**Page text:**
LcMPK3 and LcMPK6 share conserved function in inducing floral organ abscission in Arabidopsis

To elucidate the potential involvement of LcMPK3 and LcMPK6 in the abscission of plant organs, we analyzed the activity patterns of their respective promoters in Arabidopsis. To this end, we inserted promoter fragments of LcMPK3 or LcMPK6 into the pCAMBIA1391 vector, which is equipped with a β-glucuronidase (GUS) reporter gene. The resulting recombinant plasmids were then introduced into Arabidopsis plants. In the wild-type Arabidopsis, the floral organs—sepals, petals, and stamens—are fully abscised at stage P8 (position 8) or P9. As shown in Fig. 2a, robust GUS activity was initially observed in the floral abscission zones of plants harboring ProLcMPK3:GUS at stages P5. Comparable GUS activity was also detected in plants with ProLcMPK6:GUS. These results indicate a specific and strong expression of LcMPK3/6 in the floral organ AZ prior to abscission in Arabidopsis.

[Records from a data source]
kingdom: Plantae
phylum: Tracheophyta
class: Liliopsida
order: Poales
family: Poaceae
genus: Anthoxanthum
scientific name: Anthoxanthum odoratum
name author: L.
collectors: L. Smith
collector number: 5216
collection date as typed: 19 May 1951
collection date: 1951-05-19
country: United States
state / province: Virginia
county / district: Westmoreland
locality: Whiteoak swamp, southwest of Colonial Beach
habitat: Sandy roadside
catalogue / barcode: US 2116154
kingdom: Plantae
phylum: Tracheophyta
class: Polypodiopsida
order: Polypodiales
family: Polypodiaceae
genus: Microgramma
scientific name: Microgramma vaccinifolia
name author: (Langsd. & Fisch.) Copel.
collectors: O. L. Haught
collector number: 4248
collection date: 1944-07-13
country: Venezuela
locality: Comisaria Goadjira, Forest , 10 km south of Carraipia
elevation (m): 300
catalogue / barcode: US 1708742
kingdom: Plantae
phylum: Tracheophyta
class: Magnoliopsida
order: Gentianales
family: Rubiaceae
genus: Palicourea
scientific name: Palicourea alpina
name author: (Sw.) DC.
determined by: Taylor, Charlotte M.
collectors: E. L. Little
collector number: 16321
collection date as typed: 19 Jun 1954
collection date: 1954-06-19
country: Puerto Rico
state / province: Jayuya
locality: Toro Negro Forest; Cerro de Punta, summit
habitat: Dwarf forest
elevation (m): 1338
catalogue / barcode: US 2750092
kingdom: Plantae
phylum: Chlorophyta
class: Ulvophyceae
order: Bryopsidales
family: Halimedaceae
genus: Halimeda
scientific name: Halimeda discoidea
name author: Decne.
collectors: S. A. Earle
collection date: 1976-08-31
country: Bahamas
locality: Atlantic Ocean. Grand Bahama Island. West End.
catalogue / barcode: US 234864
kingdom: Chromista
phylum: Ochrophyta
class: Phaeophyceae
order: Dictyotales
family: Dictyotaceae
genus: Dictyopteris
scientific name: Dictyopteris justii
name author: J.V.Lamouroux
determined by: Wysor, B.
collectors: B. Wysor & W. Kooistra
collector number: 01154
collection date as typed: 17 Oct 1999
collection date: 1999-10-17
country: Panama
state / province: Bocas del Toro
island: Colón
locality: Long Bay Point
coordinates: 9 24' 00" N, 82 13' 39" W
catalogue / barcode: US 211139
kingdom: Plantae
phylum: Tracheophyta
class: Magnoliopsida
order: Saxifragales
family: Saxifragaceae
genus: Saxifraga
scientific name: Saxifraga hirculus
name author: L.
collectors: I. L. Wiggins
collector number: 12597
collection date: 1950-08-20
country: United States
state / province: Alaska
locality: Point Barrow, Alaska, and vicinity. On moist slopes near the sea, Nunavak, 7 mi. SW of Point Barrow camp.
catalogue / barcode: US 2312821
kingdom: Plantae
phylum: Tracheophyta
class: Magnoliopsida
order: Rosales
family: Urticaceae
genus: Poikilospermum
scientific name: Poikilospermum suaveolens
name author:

**Study questions:**
**a.** Summarize the text on LcMPK3 and LcMPK6 in two sentences.
**b.** List every floral organ that the text on LcMPK3 and LcMPK6 names as being abscised in wild-type Arabidopsis.
**c.** Reproduce the stretch of the text on LcMPK3 and LcMPK6 from "To elucidate the" through "abscission in Arabidopsis.".
The data aren't needed for this work.

**Solutions in order:**
**a.** To test whether LcMPK3 and LcMPK6 take part in organ abscission, their promoter fragments were inserted into the pCAMBIA1391 vector, which carries a GUS reporter gene, and introduced into Arabidopsis. Strong GUS activity appeared in the floral abscission zones of ProLcMPK3:GUS plants at stage P5, with comparable activity in ProLcMPK6:GUS plants, indicating specific and strong expression of LcMPK3/6 in the floral organ AZ before abscission.

**b.**
- Sepals
- Petals
- Stamens

**c.**
To elucidate the potential involvement of LcMPK3 and LcMPK6 in the abscission of plant organs, we analyzed the activity patterns of their respective promoters in Arabidopsis. To this end, we inserted promoter fragments of LcMPK3 or LcMPK6 into the pCAMBIA1391 vector, which is equipped with a β-glucuronidase (GUS) reporter gene. The resulting recombinant plasmids were then introduced into Arabidopsis plants. In the wild-type Arabidopsis, the floral organs—sepals, petals, and stamens—are fully abscised at stage P8 (position 8) or P9. As shown in Fig. 2a, robust GUS activity was initially observed in the floral abscission zones of plants harboring ProLcMPK3:GUS at stages P5. Comparable GUS activity was also detected in plants with ProLcMPK6:GUS. These results indicate a specific and strong expression of LcMPK3/6 in the floral organ AZ prior to abscission in Arabidopsis.